━━━━━ SOURCE INFORMATION

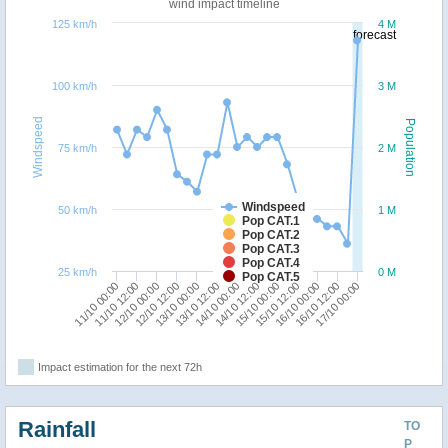
wind impact timeline
125 km/h
4 M
forecast
100 km/h
3 M
Windspeed
Population
75 km/h
2 M
Windspeed
50 km/h
1 M
Pop CAT.1
Pop CAT.2
Pop CAT.3
Pop CAT.4
25 km/h
0 M
Pop CAT.5
14/10 12:00
15/10 00:00
11/10 00:00
15/10 12:00
11/10 12:00
16/10 00:00
12/10 00:00
16/10 12:00
12/10 12:00
17/10 00:00
13/10 00:00
13/10 12:00
14/10 00:00
Impact estimation for the next 72h
Rainfall
TO
P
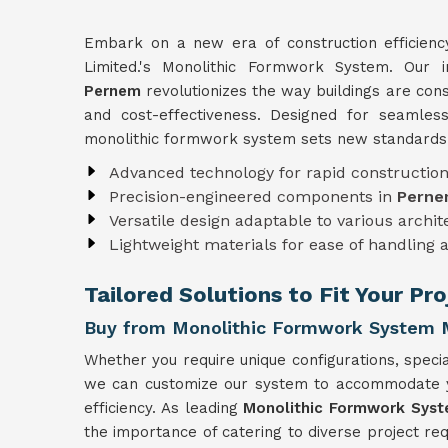
Embark on a new era of construction efficien
Limited.'s Monolithic Formwork System. Our 
Pernem
revolutionizes the way buildings are con
and cost-effectiveness. Designed for seamless
monolithic formwork system sets new standards i
Advanced technology for rapid constructio
Precision-engineered components in
Pern
Versatile design adaptable to various archi
Lightweight materials for ease of handling 
Tailored Solutions to Fit Your Pr
Buy from Monolithic Formwork System 
Whether you require unique configurations, special
we can customize our system to accommodate you
efficiency. As leading
Monolithic Formwork Syst
the importance of catering to diverse project r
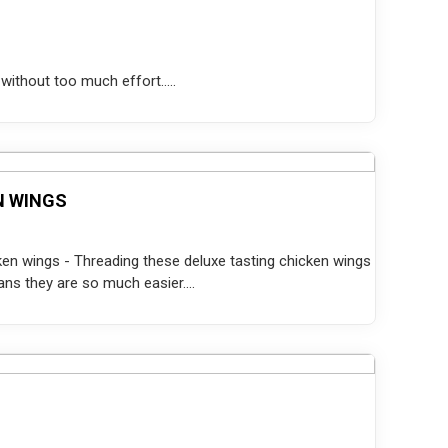
without too much effort.....
N WINGS
icken wings - Threading these deluxe tasting chicken wings
s they are so much easier....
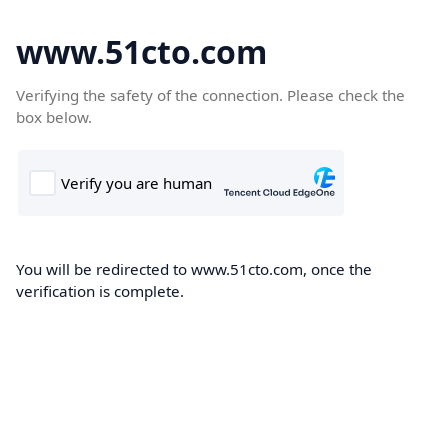
www.51cto.com
Verifying the safety of the connection. Please check the
box below.
You will be redirected to www.51cto.com, once the
verification is complete.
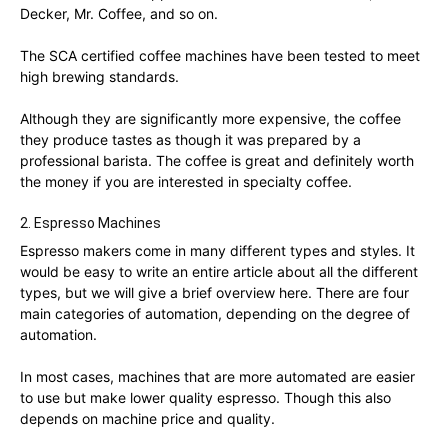
Decker, Mr. Coffee, and so on.
The SCA certified coffee machines have been tested to meet
high brewing standards.
Although they are significantly more expensive, the coffee
they produce tastes as though it was prepared by a
professional barista. The coffee is great and definitely worth
the money if you are interested in specialty coffee.
2. Espresso Machines
Espresso makers come in many different types and styles. It
would be easy to write an entire article about all the different
types, but we will give a brief overview here. There are four
main categories of automation, depending on the degree of
automation.
In most cases, machines that are more automated are easier
to use but make lower quality espresso. Though this also
depends on machine price and quality.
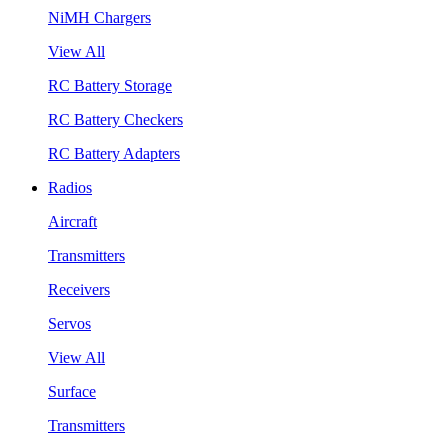
NiMH Chargers
View All
RC Battery Storage
RC Battery Checkers
RC Battery Adapters
Radios
Aircraft
Transmitters
Receivers
Servos
View All
Surface
Transmitters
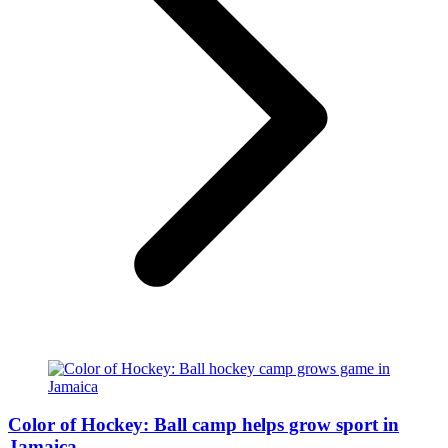
Color of Hockey: Ball camp helps grow sport in
Jamaica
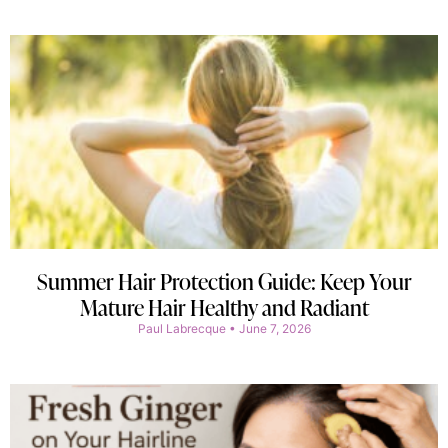
Summer Hair Protection Guide: Keep Your
Mature Hair Healthy and Radiant
Paul Labrecque
June 7, 2026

━━━━━━━━━━

■ EXERCISE INSTRUCTIONS ■
Reproduce every line of text in the records above verbatim, keeping the line order. Leave out the picture markers.

■ ANSWER SPACE ■
wind impact timeline
125 km/h
4 M
forecast
100 km/h
3 M
Windspeed
Population
75 km/h
2 M
Windspeed
50 km/h
1 M
Pop CAT.1
Pop CAT.2
Pop CAT.3
Pop CAT.4
25 km/h
0 M
Pop CAT.5
14/10 12:00
15/10 00:00
11/10 00:00
15/10 12:00
11/10 12:00
16/10 00:00
12/10 00:00
16/10 12:00
12/10 12:00
17/10 00:00
13/10 00:00
13/10 12:00
14/10 00:00
Impact estimation for the next 72h
Rainfall
TO
P
Embark on a new era of construction efficien
Limited.'s Monolithic Formwork System. Our 
Pernem
revolutionizes the way buildings are con
and cost-effectiveness. Designed for seamless
monolithic formwork system sets new standards i
Advanced technology for rapid constructio
Precision-engineered components in
Pern
Versatile design adaptable to various archi
Lightweight materials for ease of handling 
Tailored Solutions to Fit Your Pr
Buy from Monolithic Formwork System 
Whether you require unique configurations, special
we can customize our system to accommodate you
efficiency. As leading
Monolithic Formwork Syst
the importance of catering to diverse project r
without too much effort.....
N WINGS
icken wings - Threading these deluxe tasting chicken wings
s they are so much easier....
www.51cto.com
Verifying the safety of the connection. Please check the
box below.
You will be redirected to www.51cto.com, once the
verification is complete.
Decker, Mr. Coffee, and so on.
The SCA certified coffee machines have been tested to meet
high brewing standards.
Although they are significantly more expensive, the coffee
they produce tastes as though it was prepared by a
professional barista. The coffee is great and definitely worth
the money if you are interested in specialty coffee.
2. Espresso Machines
Espresso makers come in many different types and styles. It
would be easy to write an entire article about all the different
types, but we will give a brief overview here. There are four
main categories of automation, depending on the degree of
automation.
In most cases, machines that are more automated are easier
to use but make lower quality espresso. Though this also
depends on machine price and quality.
NiMH Chargers
View All
RC Battery Storage
RC Battery Checkers
RC Battery Adapters
Radios
Aircraft
Transmitters
Receivers
Servos
View All
Surface
Transmitters
Color of Hockey: Ball camp helps grow sport in
Jamaica
Summer Hair Protection Guide: Keep Your
Mature Hair Healthy and Radiant
Paul Labrecque
June 7, 2026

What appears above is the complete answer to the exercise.